• Work task 1:
Name every commenter who replies beneath the histogram bug post.

[Study text Boundary: Start]

The Solution To The Simple Puzzle

The first time I ran my histogram visualizer I asked for a Cauchy distribution with a minimum of -10 and a maximum of 10, and of course I got a graph that looks much like the one from my article of last week:

Looks perfectly reasonable; I guess my program is correct right out of the gate, because I am that awesome!

Then I went to make a graph of a uniform distribution with a minimum of zero and a maximum of one, but I forgot to update the actual query; it still gave me a Cauchy distribution. Here's that same Cauchy distribution this time graphed only from 0 to 1. Oh, the pain:

Which is obviously neither uniform nor Cauchy. Equally obvious: I am not sufficiently awesome to write a twenty-line program without a trivial floating point bug the first time.

The bug, which is very subtle in the first graph, was now obvious: the calculation to determine what the count is for the leftmost bucket is wrong. Why? Because converting a double to an integer simply discards the fractional part, effectively truncating towards zero, and "towards zero" is not downwards if any datum is negative. That means that the leftmost bucket got everything that was supposed to be in it, and everything that was supposed to be in the bucket to its left as well! The solution is either to take the floor of the number before turning it into an int, or to check to see if the double is in the right range before truncating it, not after.

1. NickLarsen says:

Equally obvious: comments like these are what make this blog awesome.

2. Brian says:

If you aren't sufficiently awesome, then what hope do the rest of us have? I guess that means we will have to test our software (only when working with graphs or floating point numbers, of course).

3. Eugene says:

Now it's suddenly becomes obvious why remainder is not a useful operation and why division should round downwards (re blogs.msdn.com/…/what-s-the-difference-remainder-vs-modulus.aspx)

[Study text Boundary: End]
[Task data Boundary: Start]

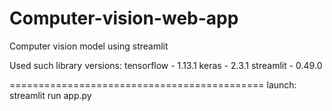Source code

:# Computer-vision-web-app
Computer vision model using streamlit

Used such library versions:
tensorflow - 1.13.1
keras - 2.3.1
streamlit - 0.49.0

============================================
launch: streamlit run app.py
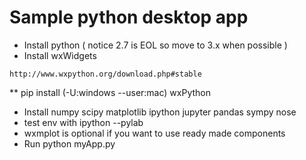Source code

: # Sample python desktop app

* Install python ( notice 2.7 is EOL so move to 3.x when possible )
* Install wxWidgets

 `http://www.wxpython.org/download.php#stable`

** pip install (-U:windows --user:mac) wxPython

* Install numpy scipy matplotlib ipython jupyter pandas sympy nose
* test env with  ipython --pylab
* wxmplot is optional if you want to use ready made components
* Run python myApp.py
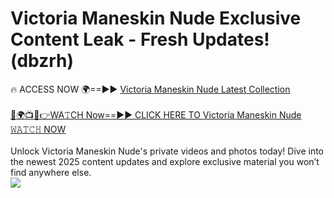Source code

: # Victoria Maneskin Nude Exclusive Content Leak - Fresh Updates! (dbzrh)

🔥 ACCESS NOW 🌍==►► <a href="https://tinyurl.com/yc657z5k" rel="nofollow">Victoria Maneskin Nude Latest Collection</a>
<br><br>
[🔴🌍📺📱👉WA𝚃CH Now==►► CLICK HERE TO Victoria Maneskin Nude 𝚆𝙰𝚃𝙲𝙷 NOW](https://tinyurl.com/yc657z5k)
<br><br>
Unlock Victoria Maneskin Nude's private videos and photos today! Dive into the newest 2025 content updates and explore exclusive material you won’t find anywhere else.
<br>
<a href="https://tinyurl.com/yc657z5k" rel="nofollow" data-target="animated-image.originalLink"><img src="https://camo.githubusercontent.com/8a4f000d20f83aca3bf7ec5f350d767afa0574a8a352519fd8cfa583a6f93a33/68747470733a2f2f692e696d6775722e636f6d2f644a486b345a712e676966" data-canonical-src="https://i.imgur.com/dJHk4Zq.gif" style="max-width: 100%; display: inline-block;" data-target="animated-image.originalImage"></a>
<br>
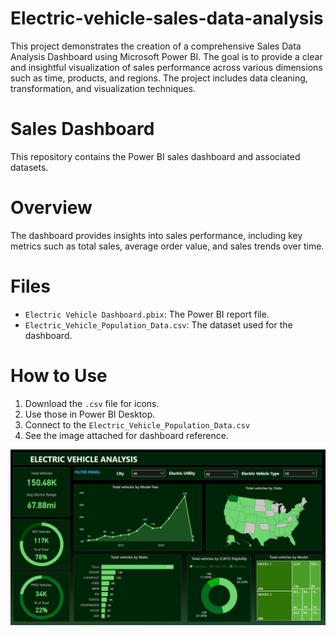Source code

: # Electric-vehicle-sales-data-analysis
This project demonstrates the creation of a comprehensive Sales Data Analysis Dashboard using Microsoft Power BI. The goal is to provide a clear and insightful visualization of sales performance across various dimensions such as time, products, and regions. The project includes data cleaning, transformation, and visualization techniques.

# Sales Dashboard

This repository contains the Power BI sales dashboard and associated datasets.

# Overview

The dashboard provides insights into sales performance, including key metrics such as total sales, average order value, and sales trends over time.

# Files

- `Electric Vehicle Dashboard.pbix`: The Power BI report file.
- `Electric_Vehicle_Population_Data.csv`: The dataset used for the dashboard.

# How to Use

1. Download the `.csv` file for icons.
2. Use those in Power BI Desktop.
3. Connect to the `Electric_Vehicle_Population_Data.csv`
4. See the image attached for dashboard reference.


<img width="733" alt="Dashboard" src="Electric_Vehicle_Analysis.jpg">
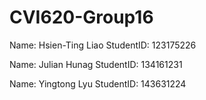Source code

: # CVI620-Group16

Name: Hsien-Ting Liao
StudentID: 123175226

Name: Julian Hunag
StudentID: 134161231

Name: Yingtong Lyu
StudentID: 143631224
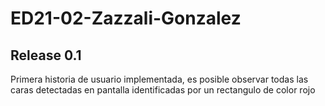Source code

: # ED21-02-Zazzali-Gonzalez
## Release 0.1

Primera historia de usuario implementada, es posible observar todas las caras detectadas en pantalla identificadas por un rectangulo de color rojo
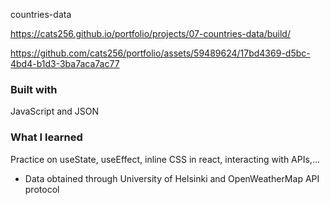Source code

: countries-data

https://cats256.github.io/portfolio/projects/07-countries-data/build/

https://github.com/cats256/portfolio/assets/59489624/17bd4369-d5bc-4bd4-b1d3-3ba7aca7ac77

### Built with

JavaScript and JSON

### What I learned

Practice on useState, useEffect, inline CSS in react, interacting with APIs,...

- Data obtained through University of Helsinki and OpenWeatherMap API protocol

[Task data Boundary: End]

• Work task 2:
From the listing, give as a numbered list the lines starting at the one that contains "This repository contains" and ending at the one that contains "## Release 0.1", skipping blank lines and leaving out the pictures.

• Exercise solution 1:
NickLarsen, Brian, Eugene

• Exercise solution 2:
1. This repository contains the Power BI sales dashboard and associated datasets.
2. # Overview
3. The dashboard provides insights into sales performance, including key metrics such as total sales, average order value, and sales trends over time.
4. # Files
5. - `Electric Vehicle Dashboard.pbix`: The Power BI report file.
6. - `Electric_Vehicle_Population_Data.csv`: The dataset used for the dashboard.
7. # How to Use
8. 1. Download the `.csv` file for icons.
9. 2. Use those in Power BI Desktop.
10. 3. Connect to the `Electric_Vehicle_Population_Data.csv`
11. 4. See the image attached for dashboard reference.
12. <img width="733" alt="Dashboard" src="Electric_Vehicle_Analysis.jpg">
13. Source code
14. : # CVI620-Group16
15. Name: Hsien-Ting Liao
16. StudentID: 123175226
17. Name: Julian Hunag
18. StudentID: 134161231
19. Name: Yingtong Lyu
20. StudentID: 143631224
21. Source code
22. : # ED21-02-Zazzali-Gonzalez
23. ## Release 0.1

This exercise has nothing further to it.